#### [INSTRUCTIONS FOR THE TASK]
Turn the text of each of the records below into a JSON list of strings with one string per line, leaving out blank lines.

(Saved data entries)
▼

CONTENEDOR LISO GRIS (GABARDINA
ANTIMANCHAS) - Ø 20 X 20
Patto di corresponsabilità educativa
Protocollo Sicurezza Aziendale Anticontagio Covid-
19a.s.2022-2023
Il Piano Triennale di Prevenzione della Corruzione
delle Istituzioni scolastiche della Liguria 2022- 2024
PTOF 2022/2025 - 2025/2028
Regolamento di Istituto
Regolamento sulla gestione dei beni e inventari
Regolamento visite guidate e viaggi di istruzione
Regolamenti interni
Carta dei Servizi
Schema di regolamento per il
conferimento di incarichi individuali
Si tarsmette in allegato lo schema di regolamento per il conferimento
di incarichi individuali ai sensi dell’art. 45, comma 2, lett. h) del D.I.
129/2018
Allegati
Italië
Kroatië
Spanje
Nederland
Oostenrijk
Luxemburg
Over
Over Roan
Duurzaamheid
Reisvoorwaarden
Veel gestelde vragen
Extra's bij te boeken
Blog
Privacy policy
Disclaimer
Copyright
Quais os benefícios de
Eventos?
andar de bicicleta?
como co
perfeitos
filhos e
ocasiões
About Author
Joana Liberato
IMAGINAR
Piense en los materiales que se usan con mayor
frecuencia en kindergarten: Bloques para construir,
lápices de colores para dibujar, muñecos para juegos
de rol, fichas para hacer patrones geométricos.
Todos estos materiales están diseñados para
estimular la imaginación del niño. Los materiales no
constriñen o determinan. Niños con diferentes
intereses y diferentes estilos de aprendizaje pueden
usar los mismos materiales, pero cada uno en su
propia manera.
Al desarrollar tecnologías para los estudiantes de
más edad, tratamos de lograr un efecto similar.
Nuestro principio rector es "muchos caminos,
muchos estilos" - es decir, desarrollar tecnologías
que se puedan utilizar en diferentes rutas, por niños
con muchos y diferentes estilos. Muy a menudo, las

▲

#### [EXERCISE SOLUTION]
[
  "CONTENEDOR LISO GRIS (GABARDINA",
  "ANTIMANCHAS) - Ø 20 X 20",
  "Patto di corresponsabilità educativa",
  "Protocollo Sicurezza Aziendale Anticontagio Covid-",
  "19a.s.2022-2023",
  "Il Piano Triennale di Prevenzione della Corruzione",
  "delle Istituzioni scolastiche della Liguria 2022- 2024",
  "PTOF 2022/2025 - 2025/2028",
  "Regolamento di Istituto",
  "Regolamento sulla gestione dei beni e inventari",
  "Regolamento visite guidate e viaggi di istruzione",
  "Regolamenti interni",
  "Carta dei Servizi",
  "Schema di regolamento per il",
  "conferimento di incarichi individuali",
  "Si tarsmette in allegato lo schema di regolamento per il conferimento",
  "di incarichi individuali ai sensi dell’art. 45, comma 2, lett. h) del D.I.",
  "129/2018",
  "Allegati",
  "Italië",
  "Kroatië",
  "Spanje",
  "Nederland",
  "Oostenrijk",
  "Luxemburg",
  "Over",
  "Over Roan",
  "Duurzaamheid",
  "Reisvoorwaarden",
  "Veel gestelde vragen",
  "Extra's bij te boeken",
  "Blog",
  "Privacy policy",
  "Disclaimer",
  "Copyright",
  "Quais os benefícios de",
  "Eventos?",
  "andar de bicicleta?",
  "como co",
  "perfeitos",
  "filhos e",
  "ocasiões",
  "About Author",
  "Joana Liberato",
  "IMAGINAR",
  "Piense en los materiales que se usan con mayor",
  "frecuencia en kindergarten: Bloques para construir,",
  "lápices de colores para dibujar, muñecos para juegos",
  "de rol, fichas para hacer patrones geométricos.",
  "Todos estos materiales están diseñados para",
  "estimular la imaginación del niño. Los materiales no",
  "constriñen o determinan. Niños con diferentes",
  "intereses y diferentes estilos de aprendizaje pueden",
  "usar los mismos materiales, pero cada uno en su",
  "propia manera.",
  "Al desarrollar tecnologías para los estudiantes de",
  "más edad, tratamos de lograr un efecto similar.",
  "Nuestro principio rector es \"muchos caminos,",
  "muchos estilos\" - es decir, desarrollar tecnologías",
  "que se puedan utilizar en diferentes rutas, por niños",
  "con muchos y diferentes estilos. Muy a menudo, las"
]